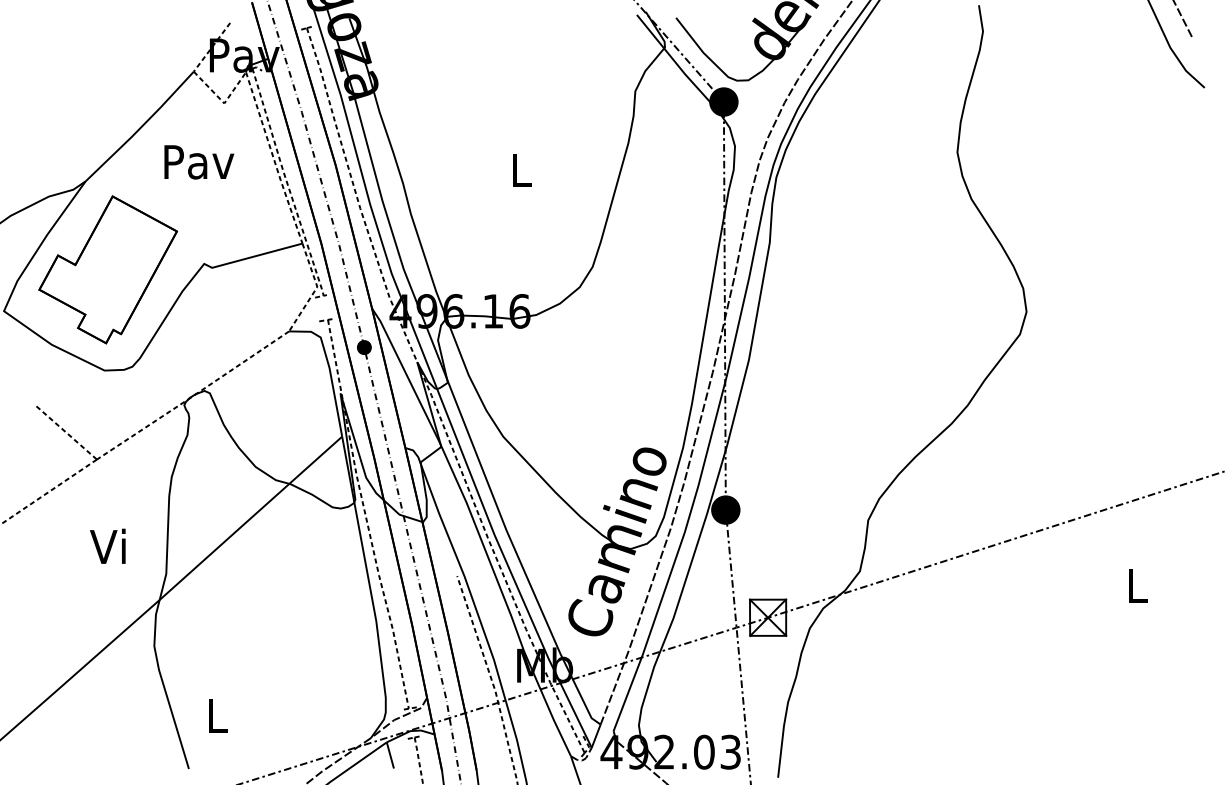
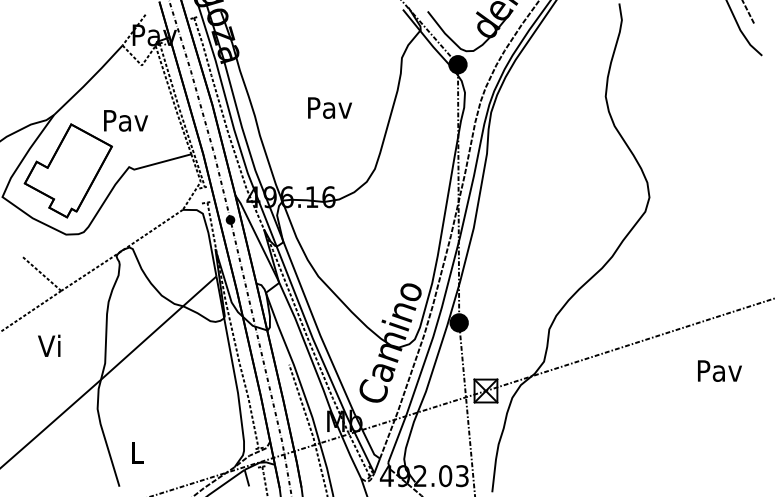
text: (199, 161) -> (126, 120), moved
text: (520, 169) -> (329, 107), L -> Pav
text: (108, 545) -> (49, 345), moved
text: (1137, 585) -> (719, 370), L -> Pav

--

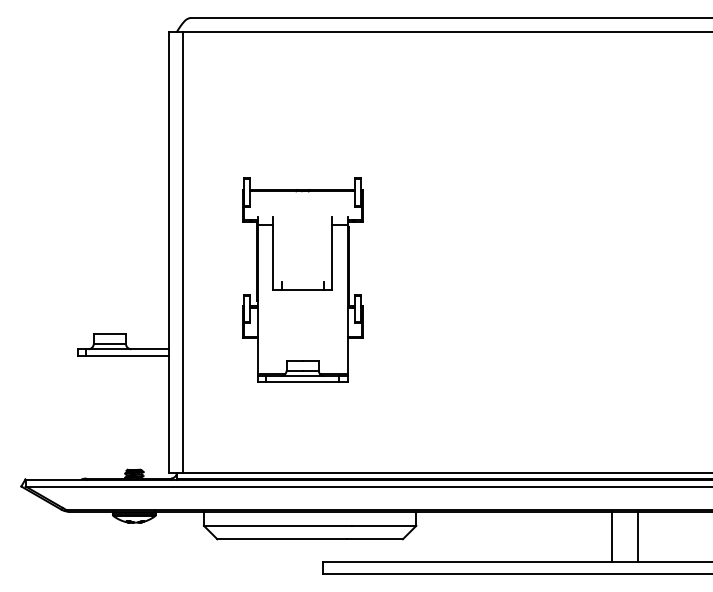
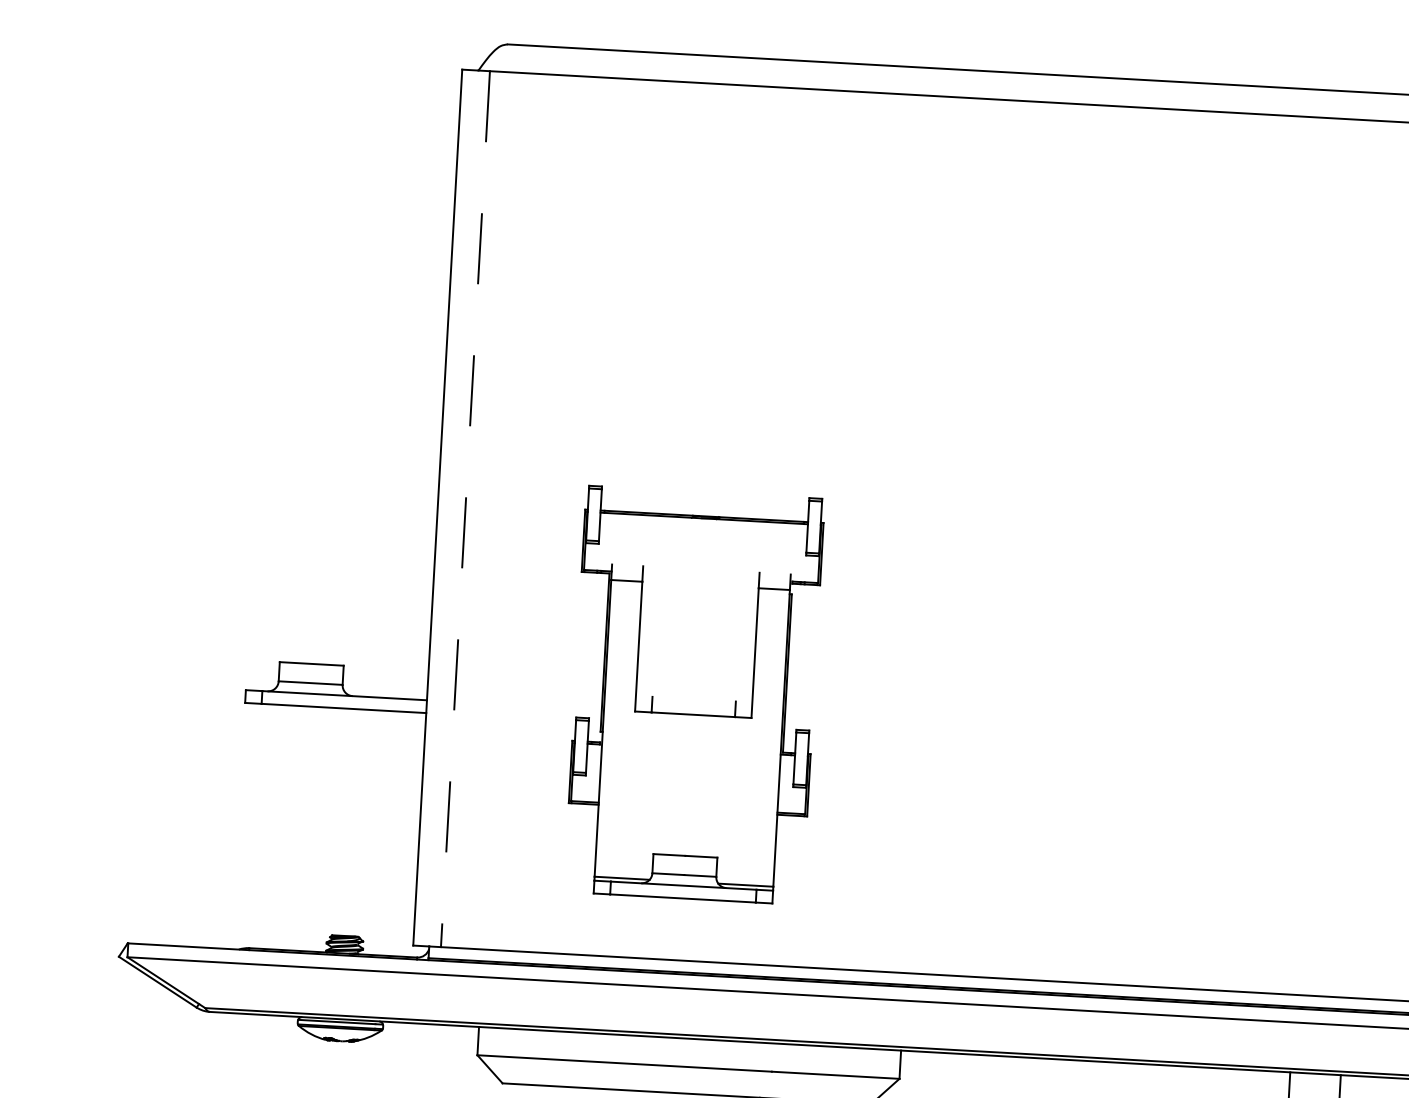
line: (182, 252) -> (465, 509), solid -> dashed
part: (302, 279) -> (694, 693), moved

---

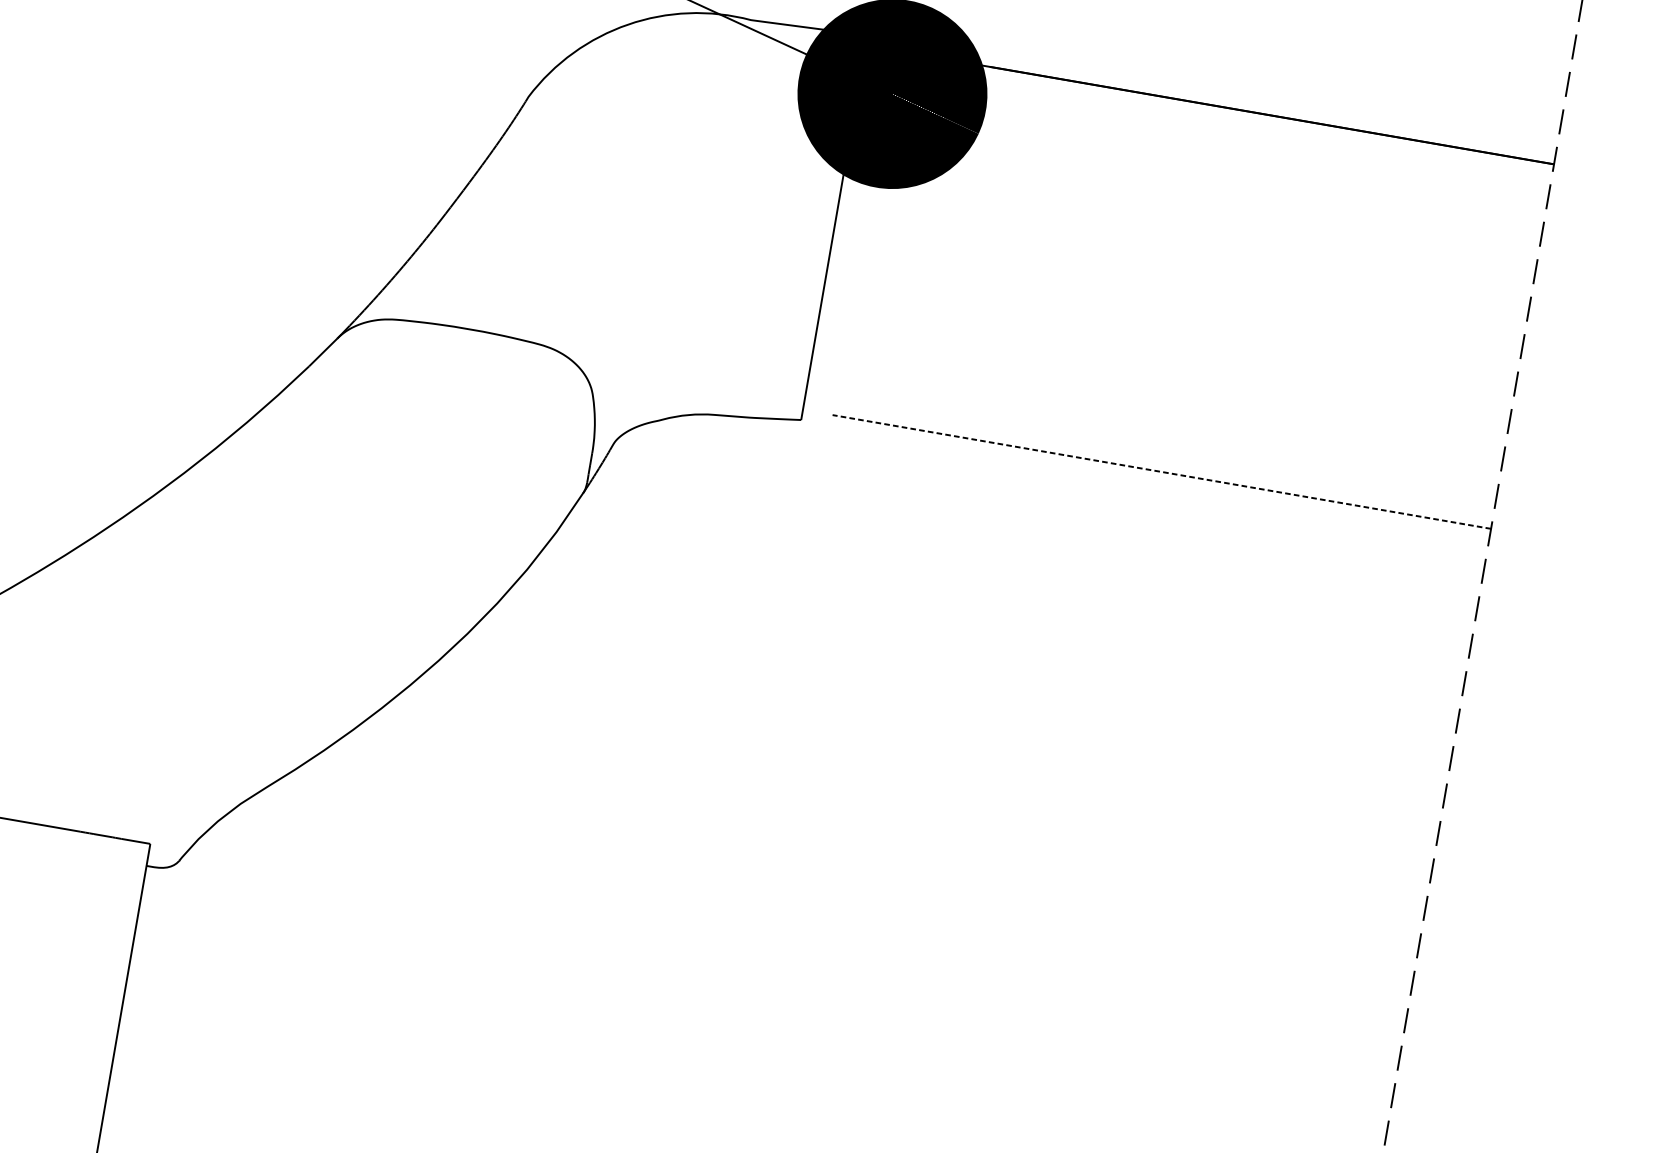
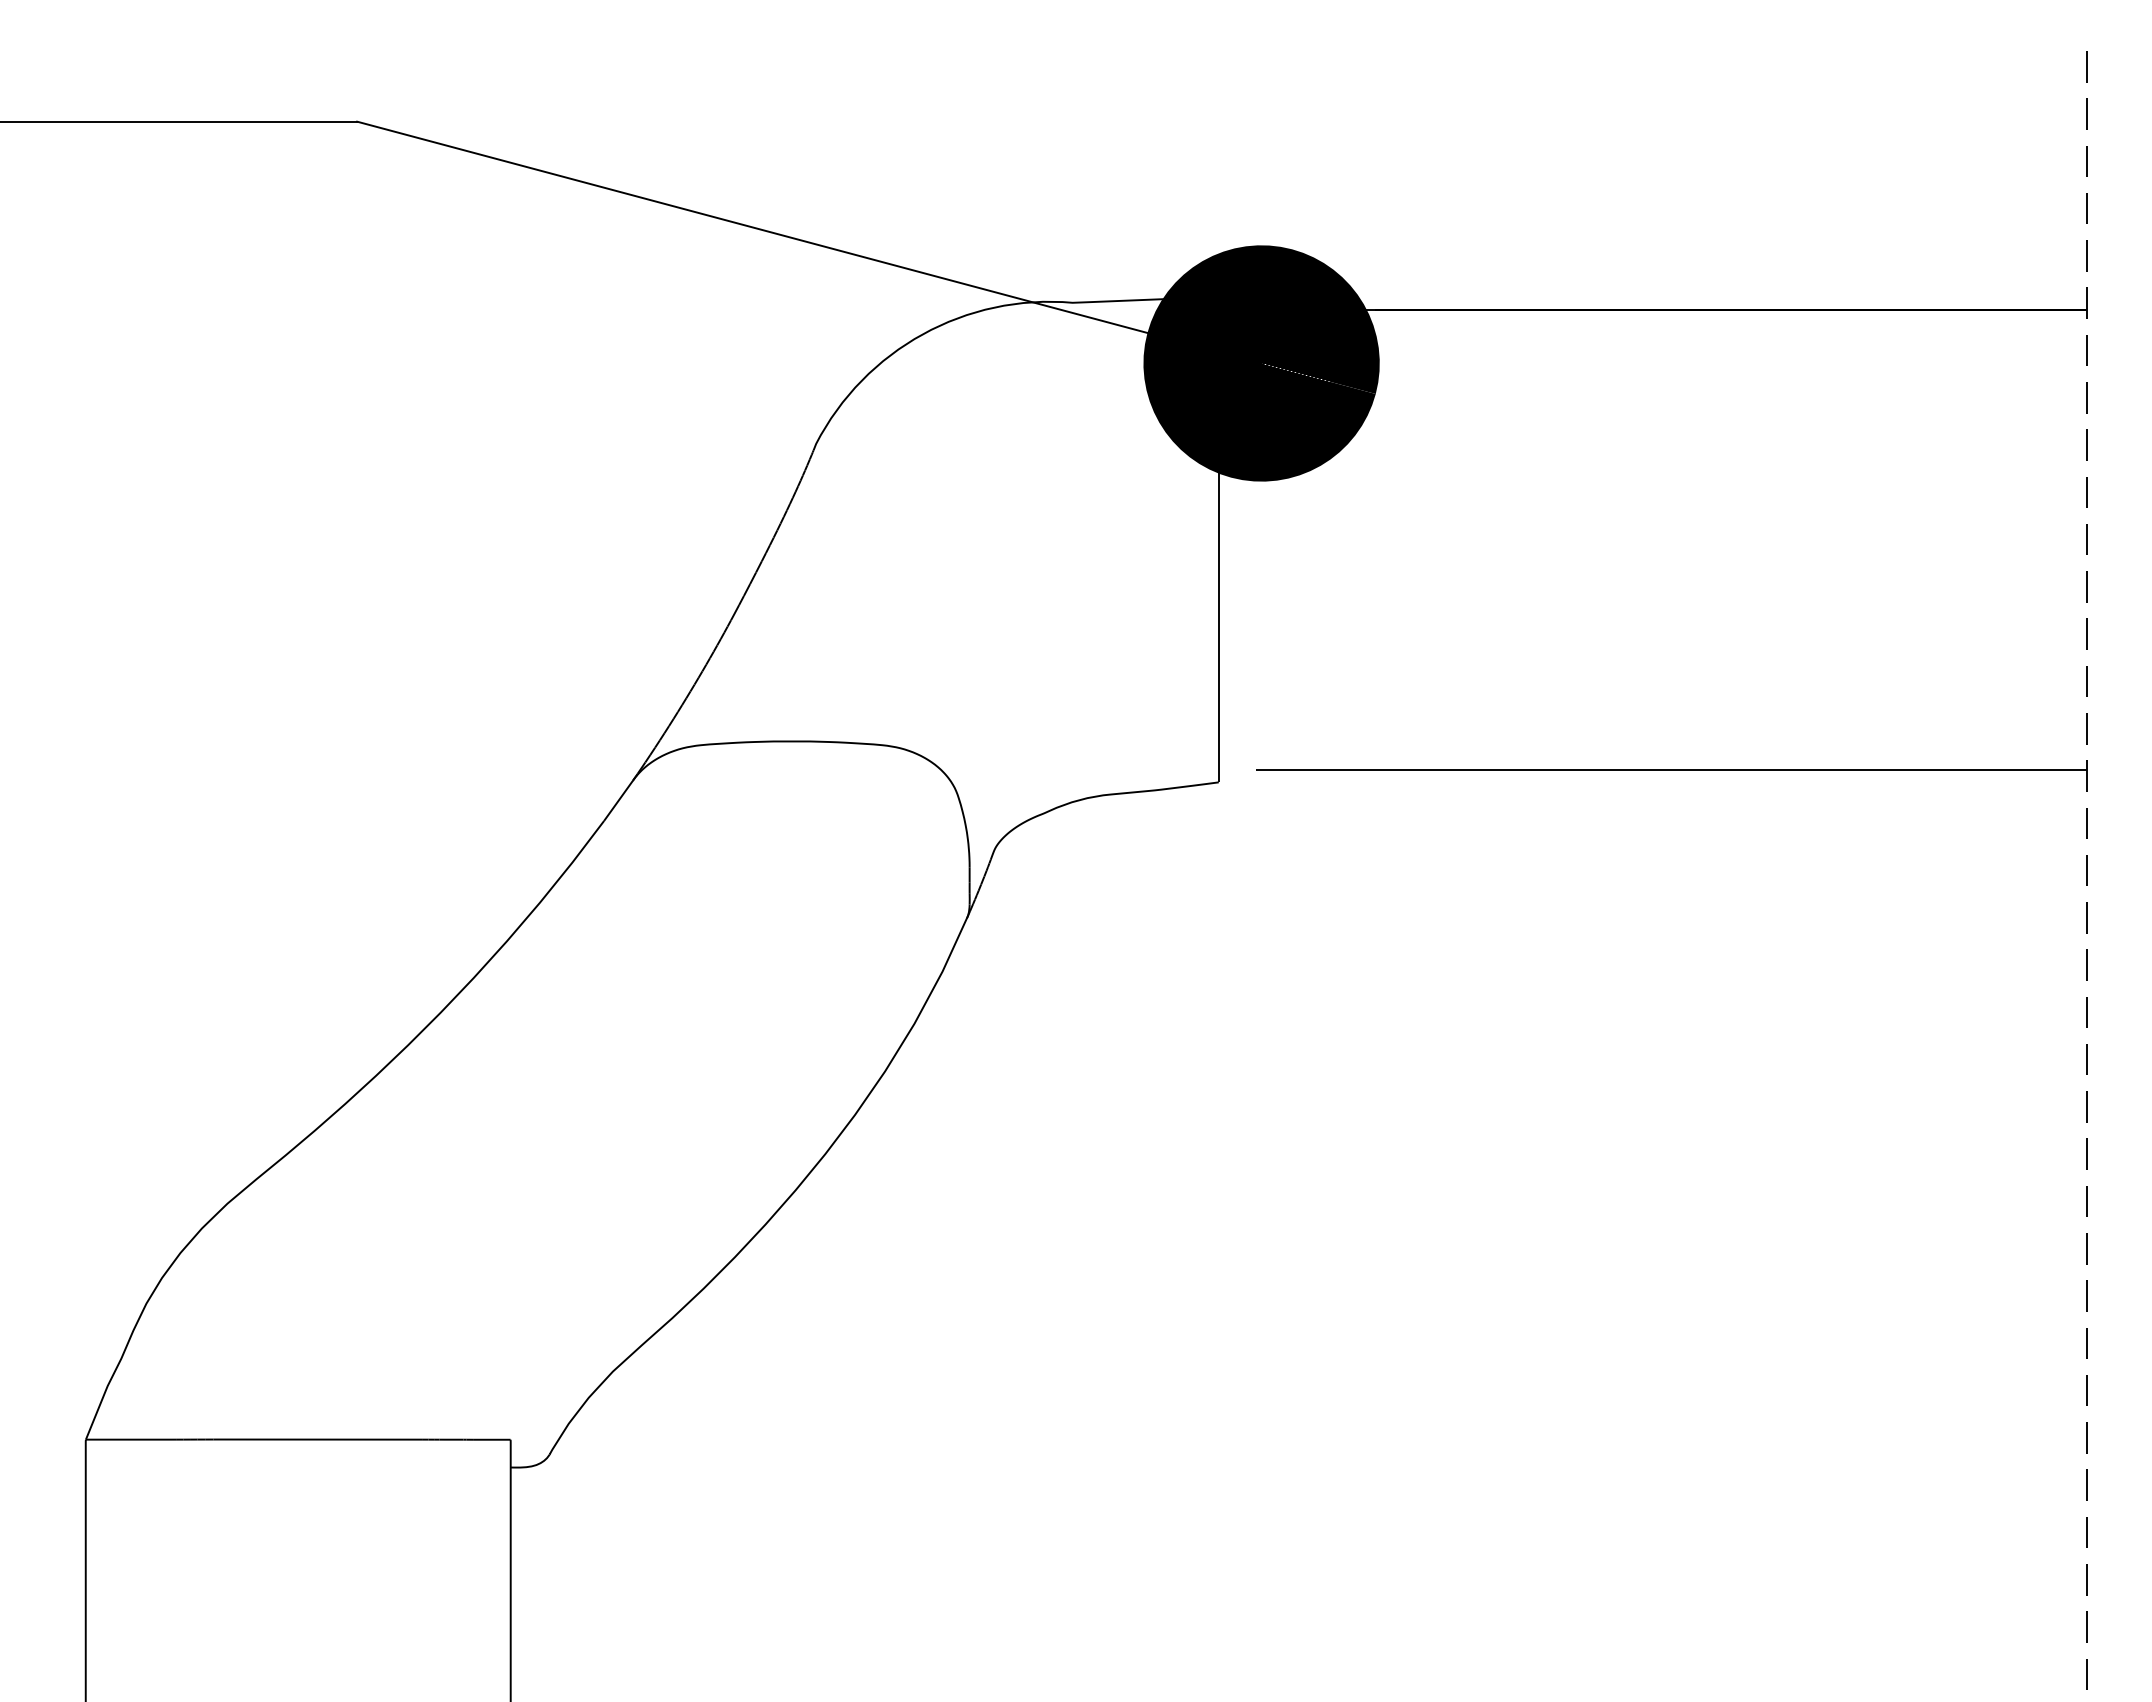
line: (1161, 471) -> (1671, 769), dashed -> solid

--- Your task ---
Show every line in the records above that contains the word "solid".

--- Solved problem ---
line: (182, 252) -> (465, 509), solid -> dashed
line: (1161, 471) -> (1671, 769), dashed -> solid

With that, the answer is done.